NUMMER 10

     

ALTE DÖRFER VOR DEN TOREN VON ROM

Silvia Santi

 

 

Nur 40 Minuten von Rom entfernt heben sich in einer Höhe von 800 m ü.d.M. alte Dörfer wie Rocca Massima und andere mit ihren engen Straßen, kleinen Plätzen mit atemberaubenden Ausblicken und kleinen Gassen mit Blumen und Brunnen gegen den Himmel ab. Die erste menschliche Ansiedlung war wahrscheinlich eine Siedlung der Volsker, die zur Verteidigung und Beobachtung diente, und die später während der Zeit der ersten römischen Expansion auch weiterhin als Castrum diente. Unter den Historikern entwickelte Nibby die These, dass das heutige Rocca Massima der Arx Carventana entspricht, von der Titus Livius in seinem 4. Buch über die Geschichte Roms spricht. Eine dokumentierte Meldung ist hingegen die päpstliche Breve, mit der Innozenz III. am 5. Dezember 1202 seinem Neffen Pietro Annibali den Monte Massimo zu Lehen gab, um dort ein Castrum zur Verteidigung des Gebietes zu errichten. Die Flora ist mit einer beträchtlichen Vielfalt wilder Orchideen und ausgedehnten Kastanienwäldern im Norden, wo die berühmten Maronen produziert werden, typisch für die Umgebung der Lepinischen Berge. Beim Aufstieg auf den Monte Lupone(137 8m) geben jahrhundertealte Buchenwälder den Blick frei auf Panoramaaussichten, die bis zu den Bergen der Abruzzen und zum Wald von Astone reichen, dessen Name auf eine befestigte Stadt zurückzugehen scheint, die sich hier in prähistorischen Zeiten befand.
Rocca Massima ist ein kleines Juwel, das nachts erstrahlt und sich tagsüber mit den Farben der Berge, an die es sich lehnt, und den grünen Tupfern der für diese Region typischen Oliven und Kastanien verschmilzt. Wanderungen durch die Wälder, die das Dorf umgeben, versetzen den Wanderer zurück in die Vergangenheit. Seltsame Begegnungen warten hier: Kühe mit langen Hörnern, herumwandernde Schweine, die sich einem in den Weg stellen, ohne jedoch aufdringlich zu sein, mancher Esel, der auf der Straße, die Rocca Massimo mit Cori verbindet, spazieren geht, sowie Pferde, die für die vorübergehenden Menschen keinerlei Interesse zeigen.
Alte Maultierpfade – mit der Zeit zu Wegen geworden – mit versiegten Brunnen und kleinen Kapellen mit einer Madonnenfigur im Inneren, was an den Film Don Camillo und Peppone erinnert, nur dass der Fluss fehlt, warten auf die Ausdauerndsten.
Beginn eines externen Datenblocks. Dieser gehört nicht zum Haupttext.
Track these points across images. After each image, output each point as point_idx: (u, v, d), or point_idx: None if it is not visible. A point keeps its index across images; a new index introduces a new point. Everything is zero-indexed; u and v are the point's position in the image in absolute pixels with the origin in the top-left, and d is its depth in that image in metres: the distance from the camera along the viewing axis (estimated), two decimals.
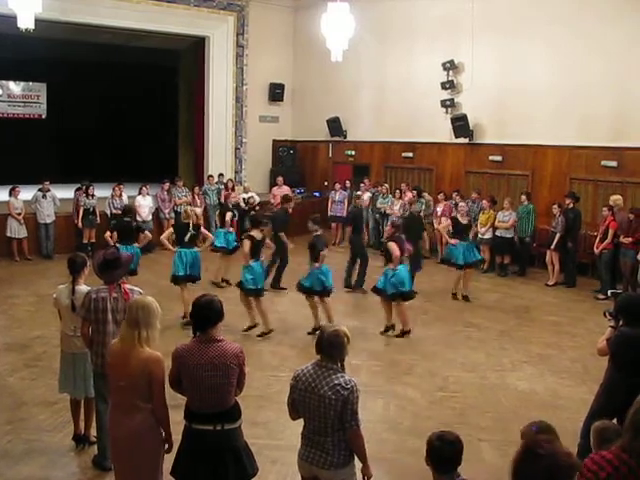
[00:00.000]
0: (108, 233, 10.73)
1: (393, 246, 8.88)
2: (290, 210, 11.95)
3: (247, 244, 8.81)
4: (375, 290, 9.18)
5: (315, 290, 9.04)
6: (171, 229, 10.29)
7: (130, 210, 11.34)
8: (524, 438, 3.16)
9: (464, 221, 11.13)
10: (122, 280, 5.24)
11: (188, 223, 9.67)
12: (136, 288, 5.29)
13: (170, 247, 9.70)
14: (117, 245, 9.68)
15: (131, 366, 4.00)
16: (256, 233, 8.95)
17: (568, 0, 12.94)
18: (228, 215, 12.03)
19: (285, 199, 12.12)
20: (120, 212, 12.25)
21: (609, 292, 5.42)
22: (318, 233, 9.24)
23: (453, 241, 11.06)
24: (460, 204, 11.87)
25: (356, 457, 3.89)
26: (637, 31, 11.92)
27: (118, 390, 4.10)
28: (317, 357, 3.89)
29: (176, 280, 9.48)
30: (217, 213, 13.07)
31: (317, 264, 8.94)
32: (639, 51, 11.91)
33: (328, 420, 3.73)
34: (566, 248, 12.04)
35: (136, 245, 10.25)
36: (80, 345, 5.38)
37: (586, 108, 12.62)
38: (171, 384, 4.15)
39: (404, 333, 9.05)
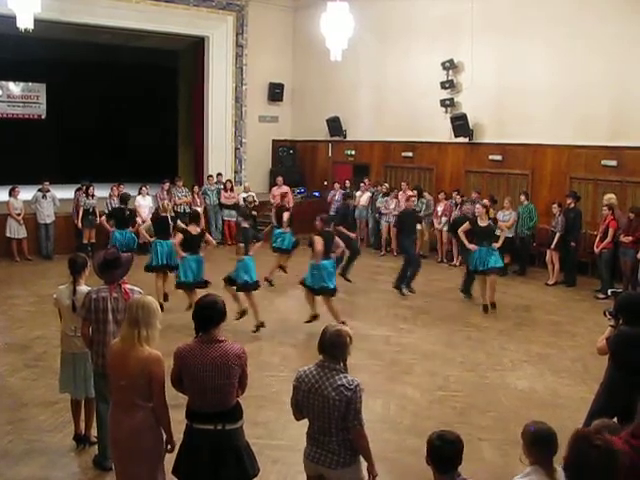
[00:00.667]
0: (104, 218, 12.60)
1: (316, 239, 8.87)
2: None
3: (178, 237, 9.27)
4: (303, 284, 9.13)
5: (239, 284, 8.92)
6: (149, 221, 11.15)
7: (127, 198, 12.48)
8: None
9: (483, 224, 10.42)
10: (122, 280, 5.25)
11: (166, 216, 10.51)
12: (136, 288, 5.29)
13: (148, 237, 10.64)
14: (114, 230, 11.50)
15: (131, 365, 4.01)
16: (192, 228, 9.37)
17: (568, 0, 12.95)
18: (285, 215, 12.01)
19: (347, 195, 13.18)
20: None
21: (609, 291, 5.43)
22: (245, 225, 9.16)
23: (471, 246, 10.38)
24: (477, 206, 11.00)
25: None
26: (637, 31, 11.92)
27: (119, 389, 4.11)
28: (318, 357, 3.89)
29: (150, 269, 10.06)
30: (273, 213, 13.20)
31: (238, 255, 8.92)
32: (639, 51, 11.92)
33: (332, 420, 3.73)
34: (566, 247, 12.04)
35: (130, 230, 11.72)
36: (80, 345, 5.38)
37: (586, 108, 12.62)
38: (173, 383, 4.15)
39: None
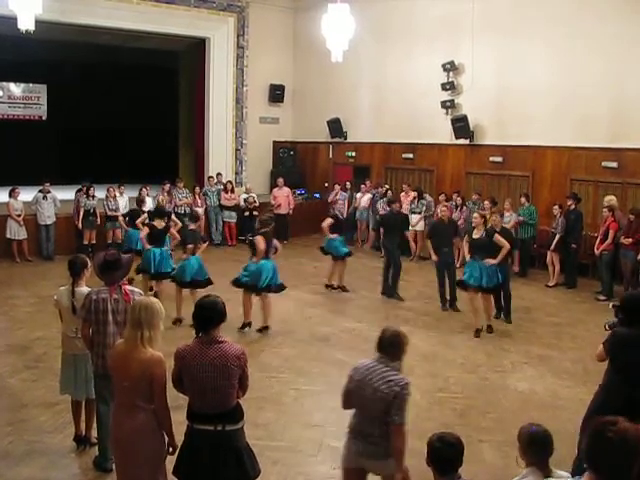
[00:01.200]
0: (121, 218, 13.69)
1: (259, 239, 9.09)
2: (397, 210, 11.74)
3: (145, 230, 10.40)
4: (236, 284, 9.24)
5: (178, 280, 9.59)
6: (146, 215, 11.67)
7: (143, 200, 12.92)
8: (519, 437, 3.39)
9: (476, 235, 9.48)
10: (122, 281, 5.25)
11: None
12: (136, 289, 5.31)
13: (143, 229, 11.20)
14: (129, 228, 12.10)
15: (133, 367, 4.01)
16: (157, 223, 10.29)
17: (568, 0, 12.96)
18: (326, 222, 11.74)
19: (391, 201, 12.12)
20: (115, 214, 14.15)
21: (610, 305, 5.45)
22: (192, 227, 9.95)
23: (467, 258, 9.67)
24: (474, 215, 10.03)
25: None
26: (636, 31, 11.93)
27: (121, 391, 4.11)
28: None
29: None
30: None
31: (184, 255, 9.61)
32: (638, 51, 11.93)
33: (377, 412, 3.93)
34: (567, 249, 12.03)
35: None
36: (81, 346, 5.38)
37: (585, 108, 12.63)
38: (173, 383, 4.15)
39: (263, 328, 9.13)
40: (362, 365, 4.11)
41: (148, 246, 10.12)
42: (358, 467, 4.09)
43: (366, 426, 3.99)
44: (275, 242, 9.46)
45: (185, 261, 9.50)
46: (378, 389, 3.92)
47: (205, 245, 9.96)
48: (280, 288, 9.31)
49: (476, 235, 9.49)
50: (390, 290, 11.23)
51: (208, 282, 9.47)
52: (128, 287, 5.23)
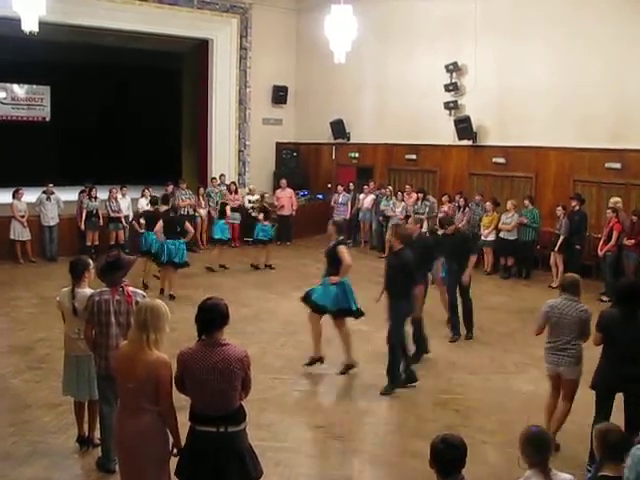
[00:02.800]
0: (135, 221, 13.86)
1: (159, 222, 11.05)
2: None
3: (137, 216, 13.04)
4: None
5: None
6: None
7: (156, 202, 12.75)
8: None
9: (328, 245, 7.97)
10: (125, 282, 5.24)
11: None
12: (139, 291, 5.31)
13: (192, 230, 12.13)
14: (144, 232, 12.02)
15: (138, 369, 4.00)
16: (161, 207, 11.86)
17: (568, 0, 12.95)
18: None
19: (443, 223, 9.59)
20: (117, 215, 14.32)
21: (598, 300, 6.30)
22: (149, 209, 12.23)
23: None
24: (330, 222, 8.08)
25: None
26: (636, 31, 11.93)
27: (126, 392, 4.11)
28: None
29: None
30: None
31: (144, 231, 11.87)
32: (638, 51, 11.92)
33: (574, 333, 5.71)
34: (571, 250, 12.01)
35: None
36: (84, 348, 5.37)
37: (586, 108, 12.61)
38: (176, 385, 4.14)
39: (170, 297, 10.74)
40: (556, 303, 5.77)
41: (141, 230, 12.08)
42: (555, 374, 5.83)
43: (564, 343, 5.73)
44: (186, 225, 11.07)
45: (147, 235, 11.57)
46: (575, 316, 5.66)
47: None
48: (181, 265, 10.99)
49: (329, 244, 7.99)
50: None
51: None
52: (130, 288, 5.22)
Von einigen Plätzen des Dorfes aus bietet sich ein unglaublicher Blick auf die Pontinische Ebene bis hin zum Meer und zu den anderen Bergen. Am Tage singt die Luft, während sie durch die Zweige der Bäume und die im Dorf herrschende Stille fährt, denn die Bewohner von Rocco Massimo sind keine lauten Menschen. Um die Mittagszeit kann man die Falken hören, die sich in luftiger Höhe Botschaften zurufen, die nur sie verstehen, während sie wie Wachen über der Landschaft kreisen, die kontrollieren, wer die Straße entlangkommt.
An Juniabenden nähern sich ganz langsam und leise kleine Lichter. Es ist ein seltsames Gefühl, sie leisten einem Gesellschaft, jedoch nicht lange: Es sind Glühwürmchen, die vorüberziehen wie diskrete Gäste und einen mit ihrem natürlichen Licht in die Kindheit zurückversetzen. Auch andere nächtliche Begegnungen können stattfinden: mit dem Füchsen, Stachelschweinen, Dachsen und Fledermäusen, die den Bauern, die Hühner oder Geflügel halten, nicht sonderlich sympathisch sind, oder auch Eulen und Kauze.
Beim Abstieg von Rocca Massima verändert sich die Landschaft mit ihren Farben im Laufe der Jahreszeiten: Grün im Frühling, Dunkelgrün und Gelb im Sommer, warme Farben im Herbst und Braun und Weiß im Winter, denn manchmal kann auch ein Hauch von Schnee fallen, um diese uralte Landschaft in einen weißen Schleier zu hüllen.